Economics in the western mind is heavily reliant on assumptions. The African mind-set is non-scenario but that is not to say it is not futuristic. Scenarios are possibilities; they are a science of knowing a way to arrive at possibilities. The African mind-set looks at the future as certainties but receives it as fate.
A premise is a stated proposition after reasoning, from which a conclusion is arrived at or drawn.
John has a beard
John is a man
The first two are premises that would result into deductions like – therefore all men have beards or all men with beards are Johns.
The African scenario differs here too. Our premises were not based on analyses of facts as conclusive options of collective realities. We would not end up with the conclusions based on such premises. A man was more than a beard and we would have wanted to base our conclusions on a relational level and one would have easily asked who is John or which John? Africans tend to relate their thought and philosophy not only on philosophical syntactical connections but what is stated in philosophy should have relational weight on the ground and that’s why one would ask in Africa which John?
In view of the two examples of philosophical entities it goes to say that our deductions would differ based on the on how we generate premises and the divorce of our philosophy from assumptions.

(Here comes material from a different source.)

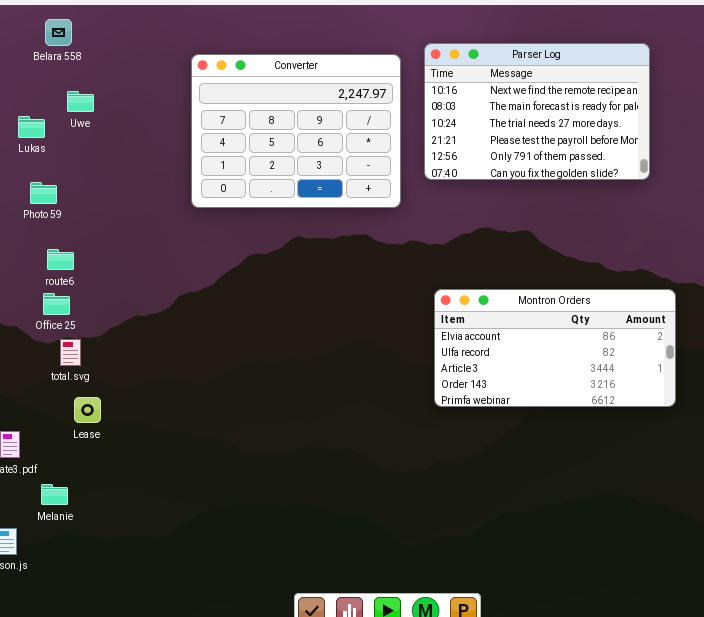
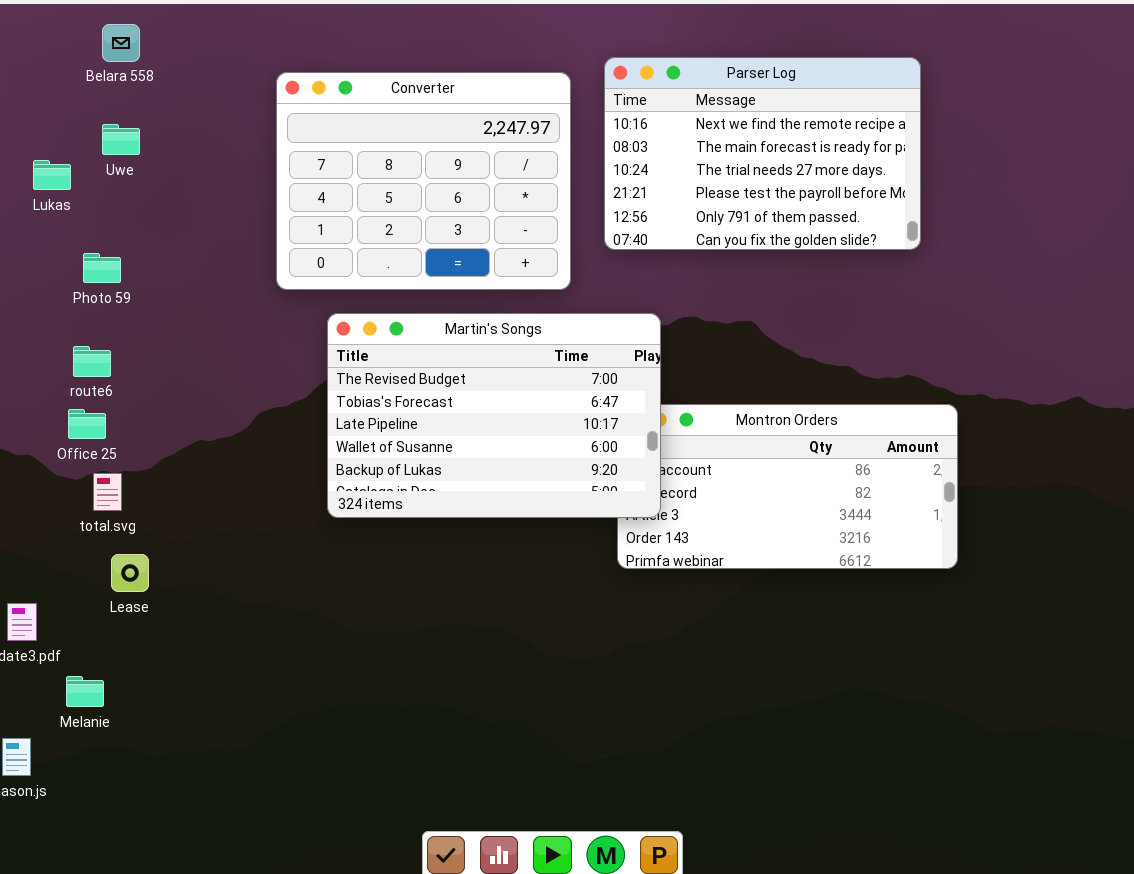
Belara 558: [45,19,72,46] -> [102,24,140,62], moved
Photo 59: [30,182,57,204] -> [83,253,121,283], moved
Martin's Songs: none -> [327,313,661,518], opened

Since deductions are referenced from premises and African premises have the relational connection of the subjects they infer to, then our deductions were real interpretations of particulars. We would deduce based on which John and not just the common reference of Johns and beards and man.
Logic is science of necessary laws of thought. African thought is based on the basic law of being. In this case I mean there was no time in African thought that a possibility of deity would be excluded even if it were by proxy of ancestral access. We had no space for atheism. In fact it’s deplorable when you meet ignorant western educated so-called African philosophers who call themselves atheists. Reason and meaning subscribed to contact with a knowing. The epistemology of the African reflects a metaphysical space.
Unfortunately the world is ruled by whoever designs it. Maybe the downside of African thought is that it limbs largely in the seamless time and transcendence continuum. We tend sometimes to stay too long on the other side of time. The social architects linger more in the time construct and design a world we have to get constrained to if we have to make sense on planet earth.
It’s important to note the approach of African thought and how it affected how we lived in societies. Immediately our philosophical base got interfered with and was demeaned by external influence the commonality and death of social experiences diluted the glue that held Afro centrism together. This sufficed and opened us to influence that made us abhor anything that tended to remind us of our true identity. A sad affair after which makes many an ancestor turn and toss in the grave.
But those who tell stories run the world I guess when Africa begins telling its business stories it may begin to make its foetal steps to run the world.